### Work task
Write out the items again with "pose line" switched to "pose entry" wherever it occurs, keep everything else the same, and leave the pictures out.

- Opening Delimiter -

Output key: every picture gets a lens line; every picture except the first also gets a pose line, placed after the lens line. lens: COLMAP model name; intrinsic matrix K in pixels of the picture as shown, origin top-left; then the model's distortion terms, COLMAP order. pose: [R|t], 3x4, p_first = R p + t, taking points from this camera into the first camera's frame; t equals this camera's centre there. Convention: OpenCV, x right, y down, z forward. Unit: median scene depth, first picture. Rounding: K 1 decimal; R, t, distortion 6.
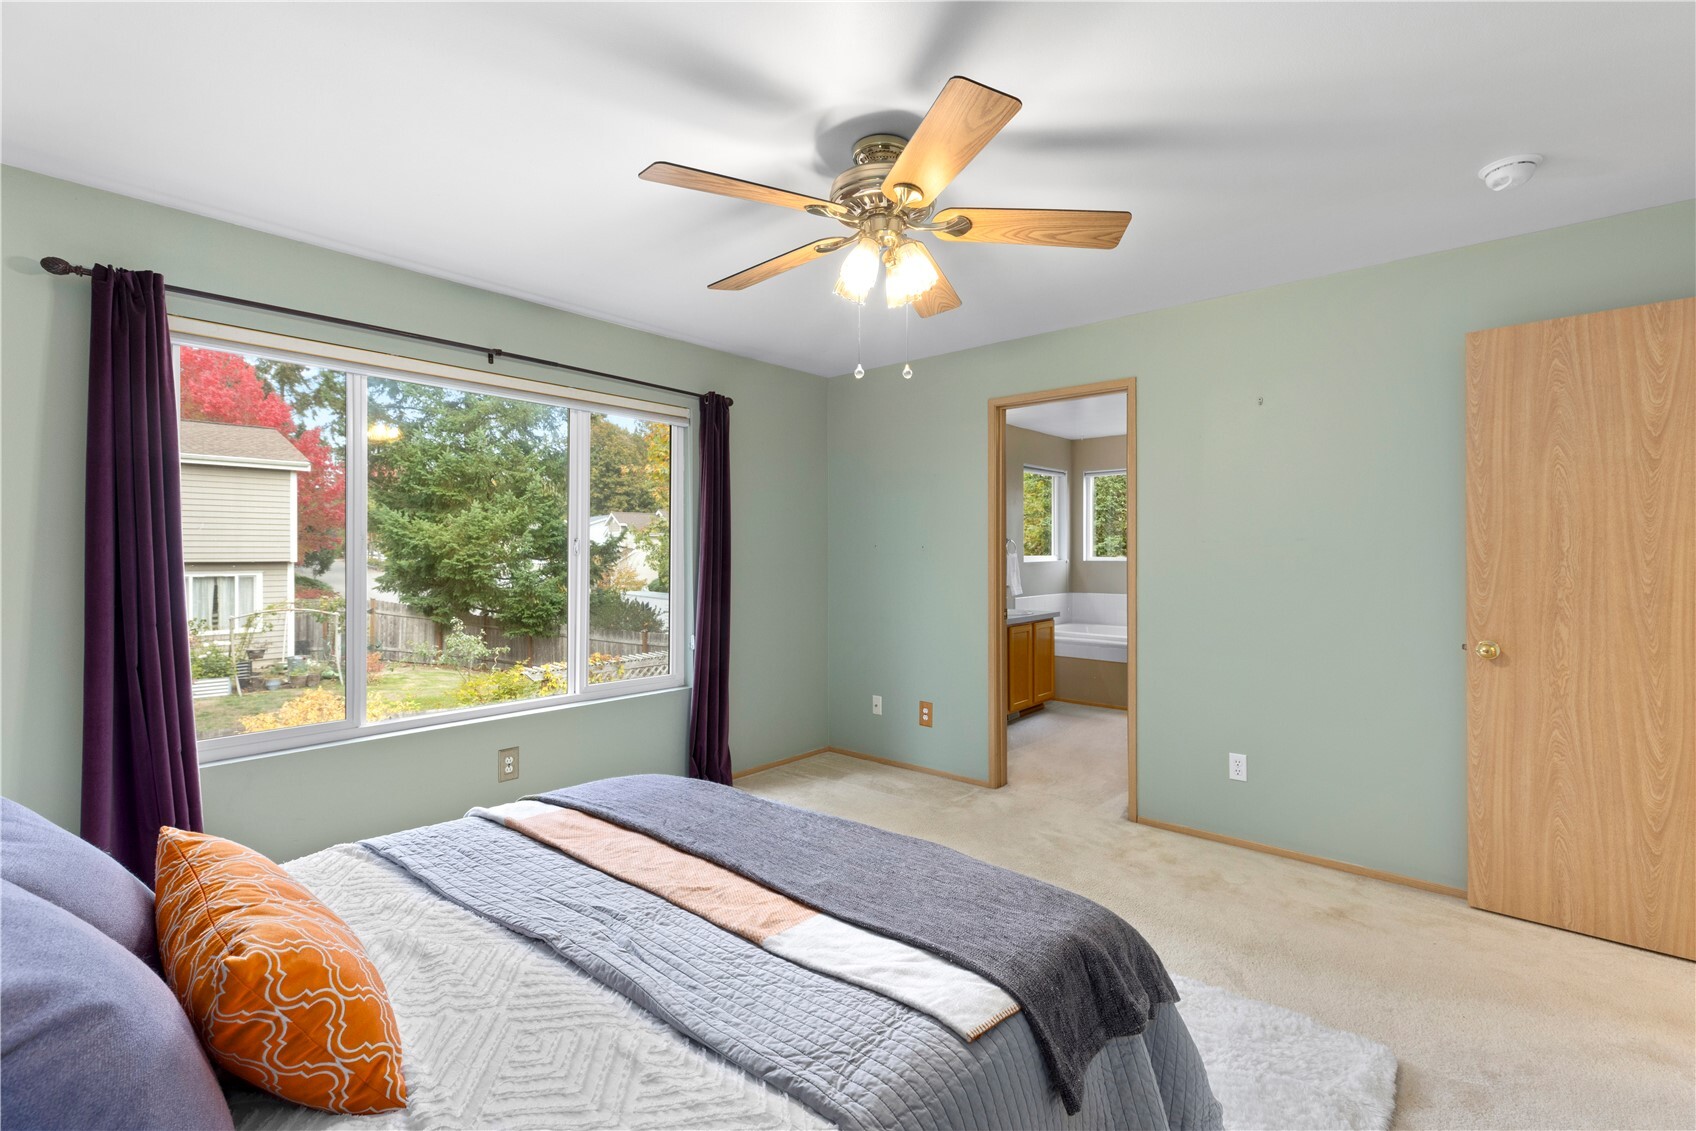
lens RADIAL K [[756.0, 0, 855.2], [0, 756.0, 554.9], [0, 0, 1]] dist [0.000266, -0.000125]
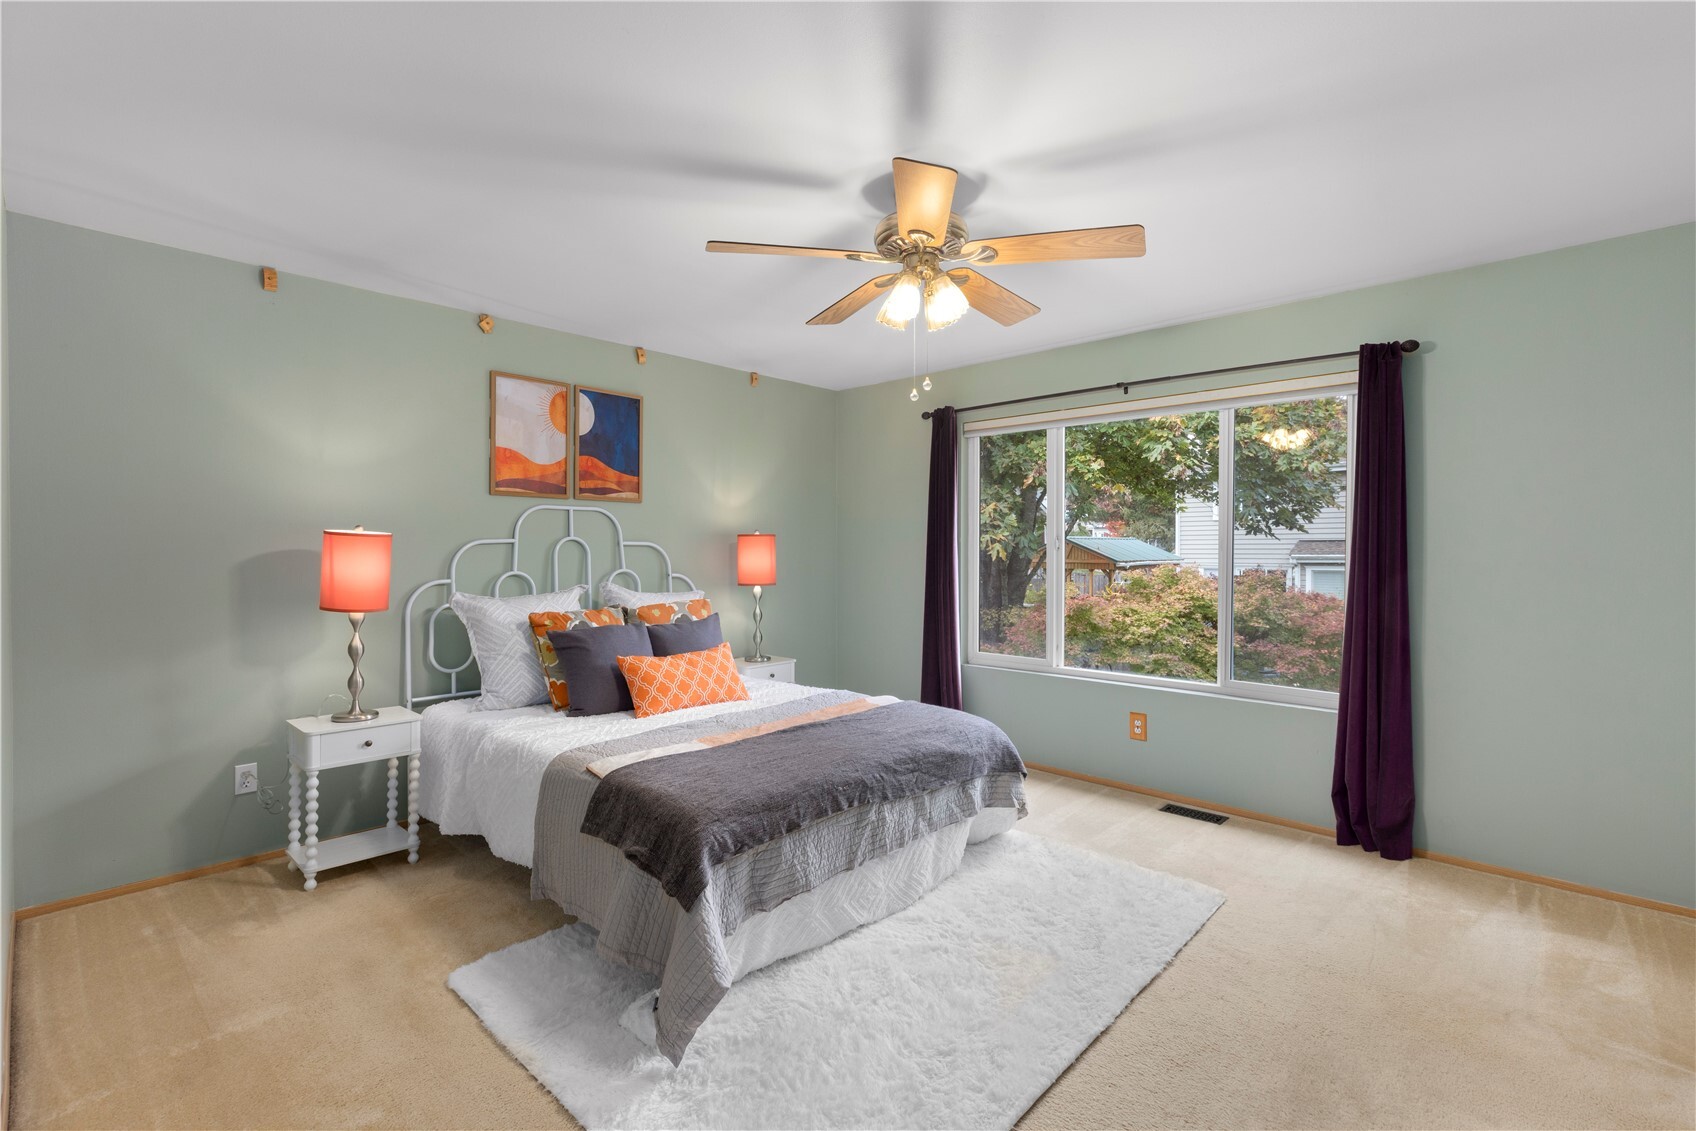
lens RADIAL K [[756.0, 0, 855.2], [0, 756.0, 554.9], [0, 0, 1]] dist [0.000266, -0.000125]
pose [[-0.046449, 0.008808, -0.998882, 0.764152], [-0.000753, 0.999961, 0.008852, -0.003121], [0.998920, 0.001163, -0.046441, 0.618875]]
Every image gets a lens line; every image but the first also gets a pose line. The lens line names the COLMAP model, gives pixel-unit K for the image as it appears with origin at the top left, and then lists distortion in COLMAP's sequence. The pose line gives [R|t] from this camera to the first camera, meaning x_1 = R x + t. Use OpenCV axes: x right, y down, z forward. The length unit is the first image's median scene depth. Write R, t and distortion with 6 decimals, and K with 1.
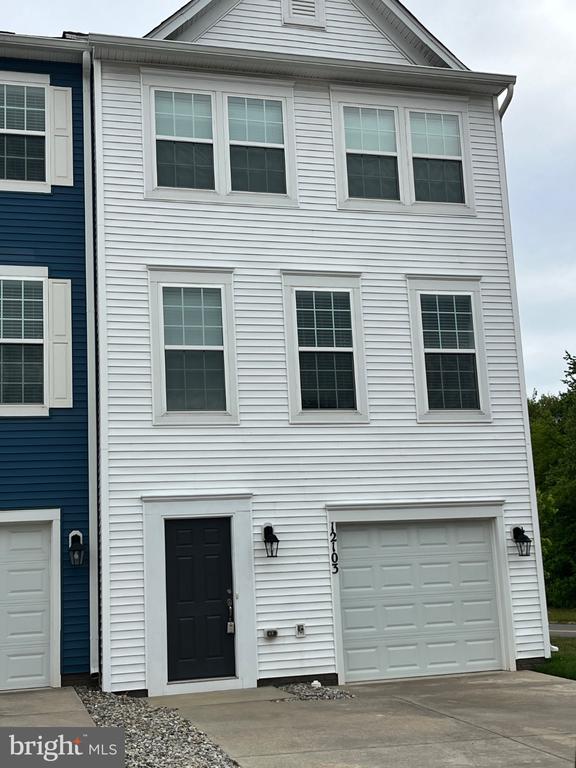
lens RADIAL K [[990.2, 0, 287.7], [0, 990.2, 384.4], [0, 0, 1]] dist [0.077017, 0.000000]
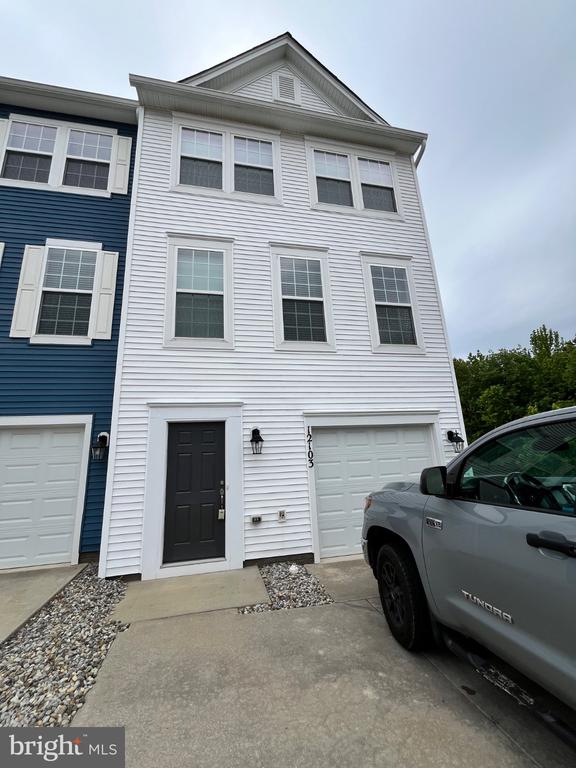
lens RADIAL K [[306.7, 0, 283.2], [0, 306.7, 382.0], [0, 0, 1]] dist [-0.000243, 0.000135]
pose [[0.997620, -0.012737, -0.067761, 0.039750], [0.009414, 0.998748, -0.049126, 0.100515], [0.068302, 0.048371, 0.996491, 0.599643]]
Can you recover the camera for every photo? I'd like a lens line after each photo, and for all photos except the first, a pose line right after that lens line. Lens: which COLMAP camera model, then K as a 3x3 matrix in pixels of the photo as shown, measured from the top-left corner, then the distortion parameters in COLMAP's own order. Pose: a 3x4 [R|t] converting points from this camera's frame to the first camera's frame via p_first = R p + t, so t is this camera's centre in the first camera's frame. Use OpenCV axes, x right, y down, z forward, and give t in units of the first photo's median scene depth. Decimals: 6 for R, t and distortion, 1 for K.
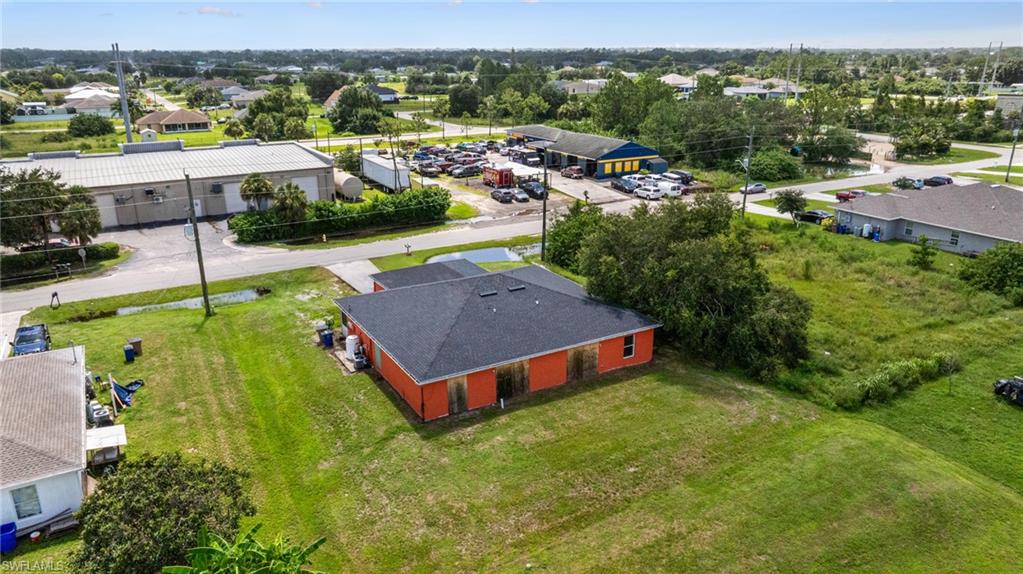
lens RADIAL K [[713.7, 0, 507.3], [0, 713.7, 289.4], [0, 0, 1]] dist [-0.013323, 0.000490]
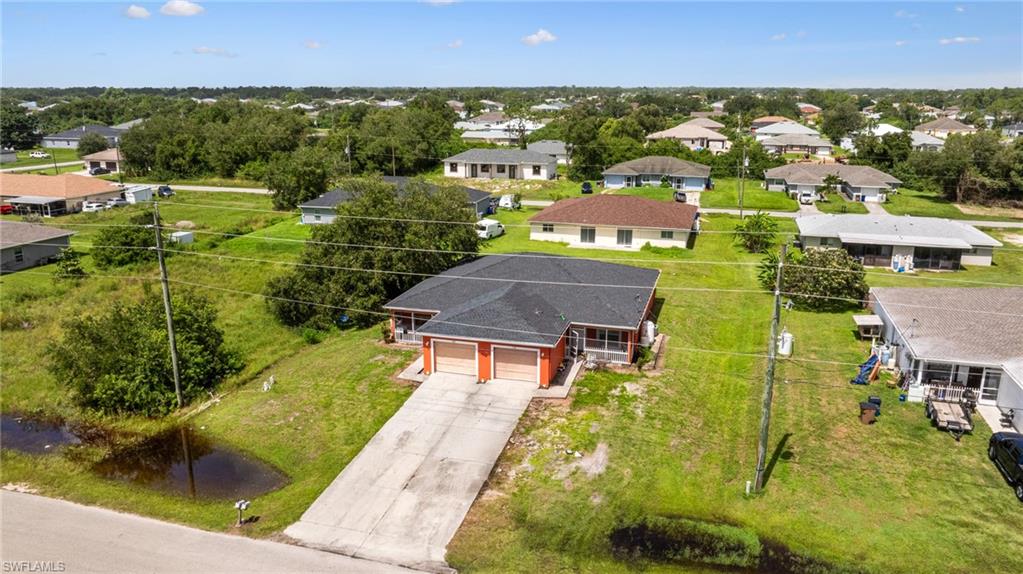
lens RADIAL K [[740.2, 0, 511.5], [0, 740.2, 287.0], [0, 0, 1]] dist [-0.014334, 0.002312]
pose [[-0.696588, -0.189982, 0.691861, -0.507322], [0.228542, 0.855319, 0.464970, -0.323131], [-0.680099, 0.482012, -0.552386, 1.067079]]
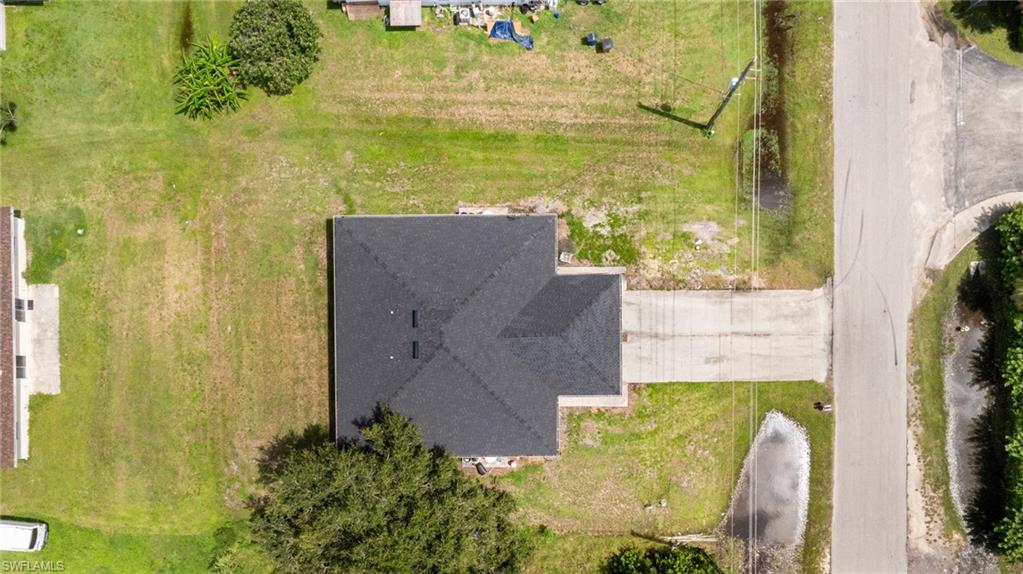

- Closing Delimiter -

### Response
Output key: every picture gets a lens line; every picture except the first also gets a pose entry, placed after the lens line. lens: COLMAP model name; intrinsic matrix K in pixels of the picture as shown, origin top-left; then the model's distortion terms, COLMAP order. pose: [R|t], 3x4, p_first = R p + t, taking points from this camera into the first camera's frame; t equals this camera's centre there. Convention: OpenCV, x right, y down, z forward. Unit: median scene depth, first picture. Rounding: K 1 decimal; R, t, distortion 6.
lens RADIAL K [[756.0, 0, 855.2], [0, 756.0, 554.9], [0, 0, 1]] dist [0.000266, -0.000125]
lens RADIAL K [[756.0, 0, 855.2], [0, 756.0, 554.9], [0, 0, 1]] dist [0.000266, -0.000125]
pose [[-0.046449, 0.008808, -0.998882, 0.764152], [-0.000753, 0.999961, 0.008852, -0.003121], [0.998920, 0.001163, -0.046441, 0.618875]]
Every image gets a lens line; every image but the first also gets a pose entry. The lens line names the COLMAP model, gives pixel-unit K for the image as it appears with origin at the top left, and then lists distortion in COLMAP's sequence. The pose entry gives [R|t] from this camera to the first camera, meaning x_1 = R x + t. Use OpenCV axes: x right, y down, z forward. The length unit is the first image's median scene depth. Write R, t and distortion with 6 decimals, and K with 1.
lens RADIAL K [[990.2, 0, 287.7], [0, 990.2, 384.4], [0, 0, 1]] dist [0.077017, 0.000000]
lens RADIAL K [[306.7, 0, 283.2], [0, 306.7, 382.0], [0, 0, 1]] dist [-0.000243, 0.000135]
pose [[0.997620, -0.012737, -0.067761, 0.039750], [0.009414, 0.998748, -0.049126, 0.100515], [0.068302, 0.048371, 0.996491, 0.599643]]
Can you recover the camera for every photo? I'd like a lens line after each photo, and for all photos except the first, a pose entry right after that lens line. Lens: which COLMAP camera model, then K as a 3x3 matrix in pixels of the photo as shown, measured from the top-left corner, then the distortion parameters in COLMAP's own order. Pose: a 3x4 [R|t] converting points from this camera's frame to the first camera's frame via p_first = R p + t, so t is this camera's centre in the first camera's frame. Use OpenCV axes, x right, y down, z forward, and give t in units of the first photo's median scene depth. Decimals: 6 for R, t and distortion, 1 for K.
lens RADIAL K [[713.7, 0, 507.3], [0, 713.7, 289.4], [0, 0, 1]] dist [-0.013323, 0.000490]
lens RADIAL K [[740.2, 0, 511.5], [0, 740.2, 287.0], [0, 0, 1]] dist [-0.014334, 0.002312]
pose [[-0.696588, -0.189982, 0.691861, -0.507322], [0.228542, 0.855319, 0.464970, -0.323131], [-0.680099, 0.482012, -0.552386, 1.067079]]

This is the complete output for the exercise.